Records:
_ _ _

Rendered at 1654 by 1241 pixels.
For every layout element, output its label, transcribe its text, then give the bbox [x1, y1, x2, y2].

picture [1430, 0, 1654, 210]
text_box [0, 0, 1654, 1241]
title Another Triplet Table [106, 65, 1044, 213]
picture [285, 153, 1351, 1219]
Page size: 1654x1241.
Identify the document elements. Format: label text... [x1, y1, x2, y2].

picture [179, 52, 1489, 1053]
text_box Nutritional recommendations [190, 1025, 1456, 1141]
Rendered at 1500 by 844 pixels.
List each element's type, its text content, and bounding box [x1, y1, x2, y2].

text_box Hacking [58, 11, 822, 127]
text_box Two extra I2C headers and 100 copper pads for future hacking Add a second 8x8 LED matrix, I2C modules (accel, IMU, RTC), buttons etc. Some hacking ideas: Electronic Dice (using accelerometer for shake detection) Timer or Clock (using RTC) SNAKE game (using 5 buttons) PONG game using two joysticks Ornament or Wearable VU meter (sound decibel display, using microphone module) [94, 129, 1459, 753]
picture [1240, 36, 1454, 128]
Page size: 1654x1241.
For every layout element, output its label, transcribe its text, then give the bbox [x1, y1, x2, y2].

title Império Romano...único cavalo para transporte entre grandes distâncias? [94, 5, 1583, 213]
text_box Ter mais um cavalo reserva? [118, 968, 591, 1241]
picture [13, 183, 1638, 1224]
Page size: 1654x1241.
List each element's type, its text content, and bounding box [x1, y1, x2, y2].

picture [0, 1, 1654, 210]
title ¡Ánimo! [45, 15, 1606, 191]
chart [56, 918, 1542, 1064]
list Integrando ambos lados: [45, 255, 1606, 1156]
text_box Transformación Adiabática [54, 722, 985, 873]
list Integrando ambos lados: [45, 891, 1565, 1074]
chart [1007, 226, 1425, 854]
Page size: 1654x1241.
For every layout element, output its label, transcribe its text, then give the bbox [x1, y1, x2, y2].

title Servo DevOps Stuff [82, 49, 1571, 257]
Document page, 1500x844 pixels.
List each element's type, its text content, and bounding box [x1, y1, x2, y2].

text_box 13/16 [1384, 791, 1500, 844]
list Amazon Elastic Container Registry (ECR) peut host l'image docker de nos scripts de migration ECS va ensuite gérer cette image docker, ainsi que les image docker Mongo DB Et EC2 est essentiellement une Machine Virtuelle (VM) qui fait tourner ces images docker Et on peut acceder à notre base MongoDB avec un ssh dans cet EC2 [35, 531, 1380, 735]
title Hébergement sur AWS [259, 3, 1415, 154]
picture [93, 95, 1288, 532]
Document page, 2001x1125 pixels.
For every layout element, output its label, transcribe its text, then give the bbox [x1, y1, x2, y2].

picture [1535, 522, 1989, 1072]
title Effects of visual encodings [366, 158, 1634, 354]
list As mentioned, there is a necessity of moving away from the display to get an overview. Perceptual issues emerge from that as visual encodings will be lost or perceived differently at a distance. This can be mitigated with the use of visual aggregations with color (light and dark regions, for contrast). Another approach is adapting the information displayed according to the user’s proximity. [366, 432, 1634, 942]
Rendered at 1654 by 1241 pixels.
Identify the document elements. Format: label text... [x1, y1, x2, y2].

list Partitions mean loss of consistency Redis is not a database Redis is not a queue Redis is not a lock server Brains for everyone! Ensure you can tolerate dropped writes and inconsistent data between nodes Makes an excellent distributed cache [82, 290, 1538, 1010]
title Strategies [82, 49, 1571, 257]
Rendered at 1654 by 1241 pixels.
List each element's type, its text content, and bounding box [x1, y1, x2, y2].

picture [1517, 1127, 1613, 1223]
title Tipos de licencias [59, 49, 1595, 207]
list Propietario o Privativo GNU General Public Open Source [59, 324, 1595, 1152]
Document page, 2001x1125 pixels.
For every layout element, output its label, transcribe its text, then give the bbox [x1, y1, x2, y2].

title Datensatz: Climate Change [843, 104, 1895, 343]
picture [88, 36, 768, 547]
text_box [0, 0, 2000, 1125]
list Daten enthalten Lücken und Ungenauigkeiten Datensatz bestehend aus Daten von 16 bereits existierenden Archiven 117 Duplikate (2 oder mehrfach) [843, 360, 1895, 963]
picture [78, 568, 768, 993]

_ _ _

_EXERCISE PROMPT_
Output the lines of the entries above, unchanged, from the one containing "Rendered at 1500 by 844 pixels." through the one containing "title Servo DevOps Stuff [82, 49, 1571, 257]", both included.

_RESULT OF THE TASK_
Rendered at 1500 by 844 pixels.
List each element's type, its text content, and bounding box [x1, y1, x2, y2].

text_box Hacking [58, 11, 822, 127]
text_box Two extra I2C headers and 100 copper pads for future hacking Add a second 8x8 LED matrix, I2C modules (accel, IMU, RTC), buttons etc. Some hacking ideas: Electronic Dice (using accelerometer for shake detection) Timer or Clock (using RTC) SNAKE game (using 5 buttons) PONG game using two joysticks Ornament or Wearable VU meter (sound decibel display, using microphone module) [94, 129, 1459, 753]
picture [1240, 36, 1454, 128]
Page size: 1654x1241.
For every layout element, output its label, transcribe its text, then give the bbox [x1, y1, x2, y2].

title Império Romano...único cavalo para transporte entre grandes distâncias? [94, 5, 1583, 213]
text_box Ter mais um cavalo reserva? [118, 968, 591, 1241]
picture [13, 183, 1638, 1224]
Page size: 1654x1241.
List each element's type, its text content, and bounding box [x1, y1, x2, y2].

picture [0, 1, 1654, 210]
title ¡Ánimo! [45, 15, 1606, 191]
chart [56, 918, 1542, 1064]
list Integrando ambos lados: [45, 255, 1606, 1156]
text_box Transformación Adiabática [54, 722, 985, 873]
list Integrando ambos lados: [45, 891, 1565, 1074]
chart [1007, 226, 1425, 854]
Page size: 1654x1241.
For every layout element, output its label, transcribe its text, then give the bbox [x1, y1, x2, y2].

title Servo DevOps Stuff [82, 49, 1571, 257]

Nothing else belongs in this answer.